* [How to complete this task] Search the entries below for the word "hazelcast", then copy each line in which it is found.

* [Source texts of formatted documents]
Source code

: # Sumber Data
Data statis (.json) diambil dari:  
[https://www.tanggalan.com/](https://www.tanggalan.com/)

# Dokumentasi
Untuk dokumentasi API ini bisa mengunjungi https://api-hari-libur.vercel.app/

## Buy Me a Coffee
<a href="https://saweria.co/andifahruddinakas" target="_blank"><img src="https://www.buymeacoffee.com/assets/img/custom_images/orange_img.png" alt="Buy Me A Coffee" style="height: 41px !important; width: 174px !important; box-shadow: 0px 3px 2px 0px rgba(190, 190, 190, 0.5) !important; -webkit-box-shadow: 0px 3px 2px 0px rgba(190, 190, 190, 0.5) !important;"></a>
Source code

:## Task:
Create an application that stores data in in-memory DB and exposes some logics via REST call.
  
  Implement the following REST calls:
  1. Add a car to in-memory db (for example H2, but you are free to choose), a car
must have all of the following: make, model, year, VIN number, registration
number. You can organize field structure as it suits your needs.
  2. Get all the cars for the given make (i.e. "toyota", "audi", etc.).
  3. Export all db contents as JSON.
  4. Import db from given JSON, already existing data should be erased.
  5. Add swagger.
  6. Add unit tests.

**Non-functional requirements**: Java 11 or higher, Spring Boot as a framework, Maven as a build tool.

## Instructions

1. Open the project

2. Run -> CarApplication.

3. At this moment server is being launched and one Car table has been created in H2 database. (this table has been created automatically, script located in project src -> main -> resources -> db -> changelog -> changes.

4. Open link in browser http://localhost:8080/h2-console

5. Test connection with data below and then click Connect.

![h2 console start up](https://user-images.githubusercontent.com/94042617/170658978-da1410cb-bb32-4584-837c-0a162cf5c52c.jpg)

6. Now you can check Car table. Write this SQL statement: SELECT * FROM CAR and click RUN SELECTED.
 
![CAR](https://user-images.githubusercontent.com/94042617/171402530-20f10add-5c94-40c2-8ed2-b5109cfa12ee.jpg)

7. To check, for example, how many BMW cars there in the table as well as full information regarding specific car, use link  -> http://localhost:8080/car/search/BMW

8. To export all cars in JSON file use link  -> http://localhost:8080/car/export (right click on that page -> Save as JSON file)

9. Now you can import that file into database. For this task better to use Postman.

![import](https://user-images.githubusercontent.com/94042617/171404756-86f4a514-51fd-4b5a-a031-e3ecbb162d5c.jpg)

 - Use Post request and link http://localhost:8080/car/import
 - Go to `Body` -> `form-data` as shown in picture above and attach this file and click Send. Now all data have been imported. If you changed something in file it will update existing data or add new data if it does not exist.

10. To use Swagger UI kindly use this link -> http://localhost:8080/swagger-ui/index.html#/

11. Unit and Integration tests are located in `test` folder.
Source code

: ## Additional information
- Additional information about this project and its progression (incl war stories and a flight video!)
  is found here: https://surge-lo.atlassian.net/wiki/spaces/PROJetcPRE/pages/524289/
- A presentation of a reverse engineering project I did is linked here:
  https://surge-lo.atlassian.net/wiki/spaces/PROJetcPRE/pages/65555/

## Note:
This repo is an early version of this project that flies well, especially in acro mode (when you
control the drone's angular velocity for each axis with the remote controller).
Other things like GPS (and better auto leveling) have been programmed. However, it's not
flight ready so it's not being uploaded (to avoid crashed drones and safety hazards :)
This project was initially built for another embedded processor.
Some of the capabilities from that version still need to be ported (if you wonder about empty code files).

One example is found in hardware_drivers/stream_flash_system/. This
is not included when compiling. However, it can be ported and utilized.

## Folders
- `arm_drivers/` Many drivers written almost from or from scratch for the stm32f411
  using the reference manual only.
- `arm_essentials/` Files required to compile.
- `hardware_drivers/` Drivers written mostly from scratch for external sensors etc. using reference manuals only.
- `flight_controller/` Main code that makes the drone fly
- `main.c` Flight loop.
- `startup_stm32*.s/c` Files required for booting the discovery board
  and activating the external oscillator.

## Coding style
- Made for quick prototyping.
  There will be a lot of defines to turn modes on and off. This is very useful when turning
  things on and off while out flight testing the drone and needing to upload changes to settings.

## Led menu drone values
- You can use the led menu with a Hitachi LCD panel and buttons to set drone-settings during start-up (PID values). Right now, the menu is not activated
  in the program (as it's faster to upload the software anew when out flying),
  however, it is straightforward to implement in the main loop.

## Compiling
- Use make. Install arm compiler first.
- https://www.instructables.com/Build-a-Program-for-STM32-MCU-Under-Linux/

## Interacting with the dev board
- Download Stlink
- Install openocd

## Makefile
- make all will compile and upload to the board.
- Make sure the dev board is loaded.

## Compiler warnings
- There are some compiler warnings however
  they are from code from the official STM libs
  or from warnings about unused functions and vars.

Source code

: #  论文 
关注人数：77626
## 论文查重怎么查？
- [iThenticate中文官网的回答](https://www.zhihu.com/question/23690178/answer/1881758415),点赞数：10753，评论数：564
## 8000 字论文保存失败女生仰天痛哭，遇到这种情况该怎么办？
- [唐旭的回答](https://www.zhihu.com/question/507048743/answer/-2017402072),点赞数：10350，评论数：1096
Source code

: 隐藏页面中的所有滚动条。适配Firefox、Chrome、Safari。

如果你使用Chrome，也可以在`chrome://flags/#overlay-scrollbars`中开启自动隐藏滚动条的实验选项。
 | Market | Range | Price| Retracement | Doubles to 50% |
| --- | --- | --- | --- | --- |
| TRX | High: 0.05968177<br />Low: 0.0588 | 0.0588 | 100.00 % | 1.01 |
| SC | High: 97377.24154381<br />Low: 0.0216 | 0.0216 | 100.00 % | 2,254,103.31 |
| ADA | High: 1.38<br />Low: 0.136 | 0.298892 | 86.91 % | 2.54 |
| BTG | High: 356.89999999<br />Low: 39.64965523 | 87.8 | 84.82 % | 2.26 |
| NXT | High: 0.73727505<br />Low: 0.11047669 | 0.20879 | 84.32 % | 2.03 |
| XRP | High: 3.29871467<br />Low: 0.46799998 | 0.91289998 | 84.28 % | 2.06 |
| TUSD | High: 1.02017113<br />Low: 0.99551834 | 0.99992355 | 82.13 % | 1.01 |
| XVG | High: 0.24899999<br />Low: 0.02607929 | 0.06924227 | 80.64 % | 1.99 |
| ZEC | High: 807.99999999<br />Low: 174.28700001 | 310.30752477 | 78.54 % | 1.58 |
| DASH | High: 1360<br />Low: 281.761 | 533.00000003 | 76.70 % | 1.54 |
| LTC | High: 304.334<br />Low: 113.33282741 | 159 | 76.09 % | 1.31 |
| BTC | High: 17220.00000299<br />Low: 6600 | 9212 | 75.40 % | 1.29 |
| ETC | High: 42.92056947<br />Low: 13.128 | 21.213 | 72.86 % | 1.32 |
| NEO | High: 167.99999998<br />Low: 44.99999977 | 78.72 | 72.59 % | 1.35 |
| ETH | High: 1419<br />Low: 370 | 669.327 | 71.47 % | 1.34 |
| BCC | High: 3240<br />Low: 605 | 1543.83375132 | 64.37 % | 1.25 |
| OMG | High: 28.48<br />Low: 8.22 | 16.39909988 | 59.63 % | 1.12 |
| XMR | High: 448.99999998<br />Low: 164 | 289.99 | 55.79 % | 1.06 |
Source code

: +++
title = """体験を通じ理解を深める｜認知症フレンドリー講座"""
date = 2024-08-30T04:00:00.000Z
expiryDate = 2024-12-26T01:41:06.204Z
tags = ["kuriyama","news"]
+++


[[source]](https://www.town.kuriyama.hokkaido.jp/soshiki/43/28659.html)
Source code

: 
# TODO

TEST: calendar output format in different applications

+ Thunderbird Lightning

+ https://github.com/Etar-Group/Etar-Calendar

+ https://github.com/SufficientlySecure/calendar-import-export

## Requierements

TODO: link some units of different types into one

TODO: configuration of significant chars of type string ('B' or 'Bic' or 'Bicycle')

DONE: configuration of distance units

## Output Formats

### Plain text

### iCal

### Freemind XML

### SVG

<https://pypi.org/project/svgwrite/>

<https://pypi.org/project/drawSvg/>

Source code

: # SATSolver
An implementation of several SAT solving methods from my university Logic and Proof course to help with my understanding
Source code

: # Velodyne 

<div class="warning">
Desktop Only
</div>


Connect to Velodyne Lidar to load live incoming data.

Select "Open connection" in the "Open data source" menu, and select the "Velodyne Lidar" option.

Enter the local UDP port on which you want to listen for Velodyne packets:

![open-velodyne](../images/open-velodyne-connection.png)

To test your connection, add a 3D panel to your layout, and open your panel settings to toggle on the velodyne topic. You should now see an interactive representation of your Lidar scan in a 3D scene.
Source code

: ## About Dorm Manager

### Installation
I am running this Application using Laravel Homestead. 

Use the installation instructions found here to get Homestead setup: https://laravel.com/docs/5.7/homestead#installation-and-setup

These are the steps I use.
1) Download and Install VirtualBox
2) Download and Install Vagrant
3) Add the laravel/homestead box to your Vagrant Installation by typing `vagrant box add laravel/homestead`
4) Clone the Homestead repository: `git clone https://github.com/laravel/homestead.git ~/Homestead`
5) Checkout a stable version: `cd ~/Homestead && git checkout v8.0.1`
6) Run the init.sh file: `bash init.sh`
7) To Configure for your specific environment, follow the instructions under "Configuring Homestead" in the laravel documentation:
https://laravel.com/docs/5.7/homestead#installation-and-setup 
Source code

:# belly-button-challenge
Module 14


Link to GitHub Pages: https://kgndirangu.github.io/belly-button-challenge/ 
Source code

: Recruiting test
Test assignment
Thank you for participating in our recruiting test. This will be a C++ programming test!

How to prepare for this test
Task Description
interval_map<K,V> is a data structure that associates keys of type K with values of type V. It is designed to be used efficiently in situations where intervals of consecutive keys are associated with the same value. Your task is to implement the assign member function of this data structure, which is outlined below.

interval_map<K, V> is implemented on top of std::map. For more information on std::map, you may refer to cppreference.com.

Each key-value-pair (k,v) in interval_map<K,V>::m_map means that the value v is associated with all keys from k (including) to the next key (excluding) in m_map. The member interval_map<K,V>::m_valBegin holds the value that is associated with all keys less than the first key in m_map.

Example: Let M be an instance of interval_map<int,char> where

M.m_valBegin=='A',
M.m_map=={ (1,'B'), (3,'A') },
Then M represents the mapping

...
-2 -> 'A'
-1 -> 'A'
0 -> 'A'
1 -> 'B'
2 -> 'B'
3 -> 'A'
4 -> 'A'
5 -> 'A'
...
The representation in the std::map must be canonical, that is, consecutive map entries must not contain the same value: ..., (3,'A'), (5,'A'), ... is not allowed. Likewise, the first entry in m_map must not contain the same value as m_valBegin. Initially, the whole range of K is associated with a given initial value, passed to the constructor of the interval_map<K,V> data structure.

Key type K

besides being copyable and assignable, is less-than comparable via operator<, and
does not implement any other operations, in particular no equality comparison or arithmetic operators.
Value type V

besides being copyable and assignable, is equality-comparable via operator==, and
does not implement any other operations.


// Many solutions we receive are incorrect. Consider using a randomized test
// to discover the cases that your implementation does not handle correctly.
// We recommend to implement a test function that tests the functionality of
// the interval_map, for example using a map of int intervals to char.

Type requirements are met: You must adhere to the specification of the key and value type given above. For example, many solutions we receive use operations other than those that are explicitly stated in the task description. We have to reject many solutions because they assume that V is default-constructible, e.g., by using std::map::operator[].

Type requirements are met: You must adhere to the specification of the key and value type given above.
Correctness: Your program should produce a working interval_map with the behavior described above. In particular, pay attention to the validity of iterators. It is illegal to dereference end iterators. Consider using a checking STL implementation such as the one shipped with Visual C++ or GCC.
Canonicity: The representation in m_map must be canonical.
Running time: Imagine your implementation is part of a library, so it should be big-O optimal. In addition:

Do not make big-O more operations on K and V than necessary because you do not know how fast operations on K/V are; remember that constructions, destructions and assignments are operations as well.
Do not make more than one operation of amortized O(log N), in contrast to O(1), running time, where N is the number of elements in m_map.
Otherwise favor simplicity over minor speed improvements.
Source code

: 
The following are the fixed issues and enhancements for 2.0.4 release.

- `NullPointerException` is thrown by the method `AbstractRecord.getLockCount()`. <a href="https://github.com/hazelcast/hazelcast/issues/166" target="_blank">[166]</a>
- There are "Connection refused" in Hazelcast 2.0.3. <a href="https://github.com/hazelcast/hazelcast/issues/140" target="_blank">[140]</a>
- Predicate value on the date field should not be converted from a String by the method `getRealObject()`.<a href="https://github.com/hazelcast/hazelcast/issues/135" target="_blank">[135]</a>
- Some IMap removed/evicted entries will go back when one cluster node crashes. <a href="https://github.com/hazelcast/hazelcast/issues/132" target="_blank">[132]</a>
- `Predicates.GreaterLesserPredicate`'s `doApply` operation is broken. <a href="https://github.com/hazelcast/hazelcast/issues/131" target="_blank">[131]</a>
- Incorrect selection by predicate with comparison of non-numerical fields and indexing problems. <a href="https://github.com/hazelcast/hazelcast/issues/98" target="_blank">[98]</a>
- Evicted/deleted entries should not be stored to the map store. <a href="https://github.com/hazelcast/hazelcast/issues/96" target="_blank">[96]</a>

* [Task output]
- `NullPointerException` is thrown by the method `AbstractRecord.getLockCount()`. <a href="https://github.com/hazelcast/hazelcast/issues/166" target="_blank">[166]</a>
- There are "Connection refused" in Hazelcast 2.0.3. <a href="https://github.com/hazelcast/hazelcast/issues/140" target="_blank">[140]</a>
- Predicate value on the date field should not be converted from a String by the method `getRealObject()`.<a href="https://github.com/hazelcast/hazelcast/issues/135" target="_blank">[135]</a>
- Some IMap removed/evicted entries will go back when one cluster node crashes. <a href="https://github.com/hazelcast/hazelcast/issues/132" target="_blank">[132]</a>
- `Predicates.GreaterLesserPredicate`'s `doApply` operation is broken. <a href="https://github.com/hazelcast/hazelcast/issues/131" target="_blank">[131]</a>
- Incorrect selection by predicate with comparison of non-numerical fields and indexing problems. <a href="https://github.com/hazelcast/hazelcast/issues/98" target="_blank">[98]</a>
- Evicted/deleted entries should not be stored to the map store. <a href="https://github.com/hazelcast/hazelcast/issues/96" target="_blank">[96]</a>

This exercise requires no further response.